I wasn't contorting your post as in the literal sense that I purposely would do such a thing - you listed six items and declared that there was a "top five" implying a certain order to your listing - not to mention everyone else's posts had an ordered list... it seemed to just be the trend

regardless, your response cleared up any speculation. you sound like a very good person. but, you are very focused on the whole individualism thing. it always seemed to suck the fun out of things when one draws that concept out to exhaustion in their minds. I doubt I made any sense with that one, but I dunno, think about it - or not, you are an individual after all
 
you know, if you REALLY think about it, this whole thread is off kilter. you really have to be an individual first and foremost so you CAN be other roles. you have to know yourself and believe in yourself and understand yourself and nurture yourself so you know what you can give to others. i have to know my strengths and weaknesses to be a mother. i have to know how "daughter" looks on me to be one. and i sure have to be someone in order to be a wife.
i have been where i lost my sense of identity years ago, and it's very confusing and upsetting to the relationships in your life when you don't even remember who you are and what you are. you always have to take care of yourself so that yourself can take care and be with others.
i might even have to change my ranking to put myself first, because i really believe that. you cannot lose yourself when loving and caring for others.
 
you know, if you REALLY think about it, this whole thread is off kilter. you really have to be an individual first and foremost so you CAN be other roles. you have to know yourself and believe in yourself and understand yourself and nurture yourself so you know what you can give to others. i have to know my strengths and weaknesses to be a mother. i have to know how "daughter" looks on me to be one. and i sure have to be someone in order to be a wife.
i have been where i lost my sense of identity years ago, and it's very confusing and upsetting to the relationships in your life when you don't even remember who you are and what you are. you always have to take care of yourself so that yourself can take care and be with others.
i might even have to change my ranking to put myself first, because i really believe that. you cannot lose yourself when loving and caring for others.

don't be so quick to buy into the whole role thing - if you know who you are, and i sense you do, it's really just you living your life.

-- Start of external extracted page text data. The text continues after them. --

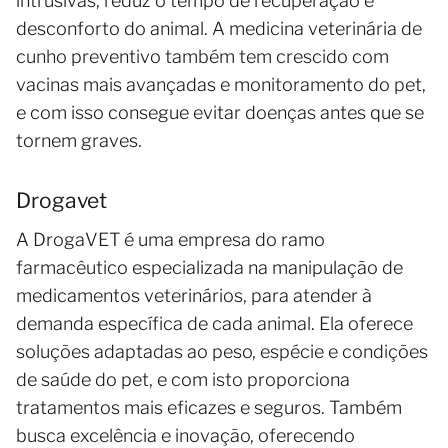
intrusivas, reduz o tempo de recuperação e
desconforto do animal. A medicina veterinária de
cunho preventivo também tem crescido com
vacinas mais avançadas e monitoramento do pet,
e com isso consegue evitar doenças antes que se
tornem graves.
Drogavet
A DrogaVET é uma empresa do ramo
farmacêutico especializada na manipulação de
medicamentos veterinários, para atender à
demanda específica de cada animal. Ela oferece
soluções adaptadas ao peso, espécie e condições
de saúde do pet, e com isto proporciona
tratamentos mais eficazes e seguros. Também
busca excelência e inovação, oferecendo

That's right, there's really only the thorn role
 
1. Work .. without work I could not function, outside of letting society take care of me and my child.
2. School .. without school I would not be able to take care of my child without the help of others (ie my parents)
3. My son .. without him I think I would cease to exist .. I hope I never have to find out if that's really the case (or if I just feel that way)
4. Mikey .. I feel the same way about him .. and I equally do not want to find out if that's the case (or if it's just how I feel)
5. Family .. they function with me or without me .. and me without them .. but I wouldn't want to not be around them permanently .. they've helped me through a lot of times .. like taking care of my son when I need them too .. and supporting me and some of the foolish decisions I've made.
6. Friends .. you can live with them .. and you can live without them .. but living without them sure does make life lonely/boring sometimes.
7. Myself .. sometimes, I just have to buy shoes.